Source data
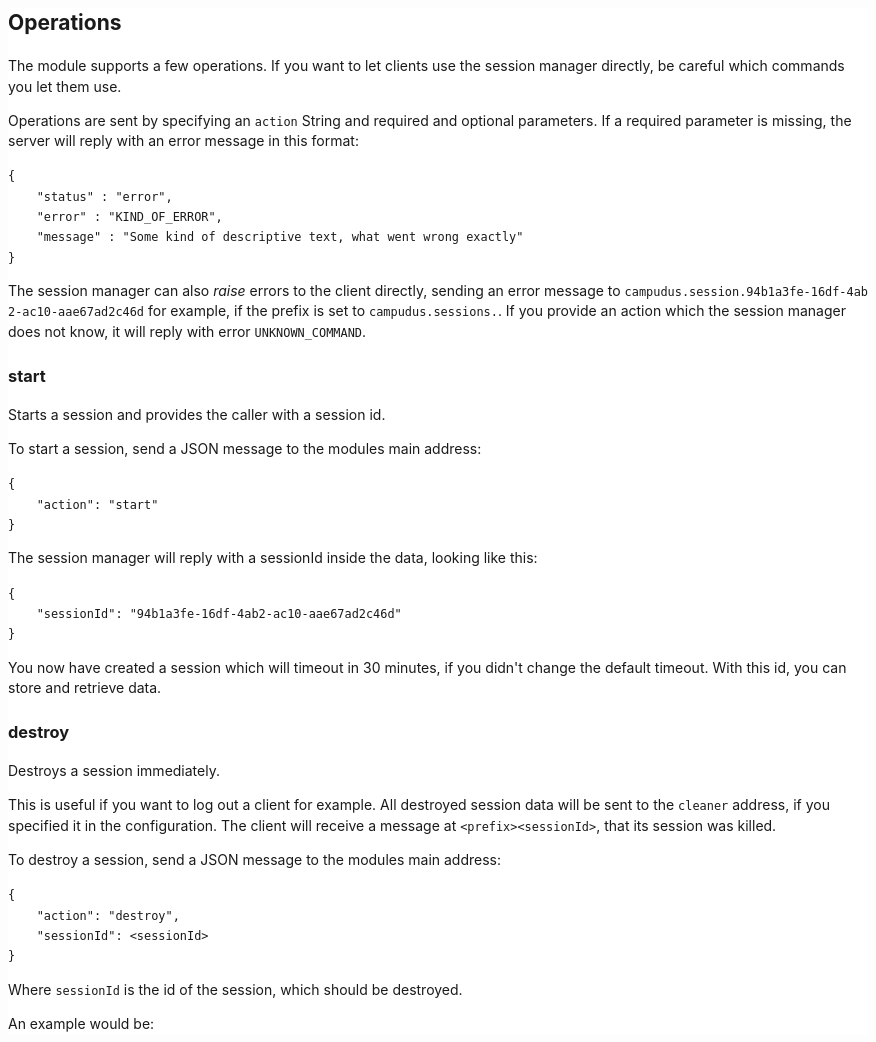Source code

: ## Operations

The module supports a few operations. If you want to let clients use the session manager directly, be careful which commands you let them use.

Operations are sent by specifying an `action` String and required and optional parameters. If a required parameter is missing, the server will reply with an error message in this format:

    {
        "status" : "error",
        "error" : "KIND_OF_ERROR",
        "message" : "Some kind of descriptive text, what went wrong exactly"
    }

The session manager can also _raise_ errors to the client directly, sending an error message to `campudus.session.94b1a3fe-16df-4ab2-ac10-aae67ad2c46d` for example, if the prefix is set to `campudus.sessions.`. If you provide an action which the session manager does not know, it will reply with error `UNKNOWN_COMMAND`.

### start

Starts a session and provides the caller with a session id.

To start a session, send a JSON message to the modules main address:

    {
        "action": "start"
    }     
    
The session manager will reply with a sessionId inside the data, looking like this:

    {
        "sessionId": "94b1a3fe-16df-4ab2-ac10-aae67ad2c46d"
    }
    
You now have created a session which will timeout in 30 minutes, if you didn't change the default timeout. With this id, you can store and retrieve data.

### destroy

Destroys a session immediately.

This is useful if you want to log out a client for example. All destroyed session data will be sent to the `cleaner` address, if you specified it in the configuration. The client will receive a message at `<prefix><sessionId>`, that its session was killed.

To destroy a session, send a JSON message to the modules main address:

    {
        "action": "destroy",
        "sessionId": <sessionId>
    }     
    
Where `sessionId` is the id of the session, which should be destroyed.

An example would be:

Problem description
Find "### destroy" in the records above. Repeat its line and every later line exactly, through the last one.

Answer to this exercise
### destroy

Destroys a session immediately.

This is useful if you want to log out a client for example. All destroyed session data will be sent to the `cleaner` address, if you specified it in the configuration. The client will receive a message at `<prefix><sessionId>`, that its session was killed.

To destroy a session, send a JSON message to the modules main address:

    {
        "action": "destroy",
        "sessionId": <sessionId>
    }     
    
Where `sessionId` is the id of the session, which should be destroyed.

An example would be:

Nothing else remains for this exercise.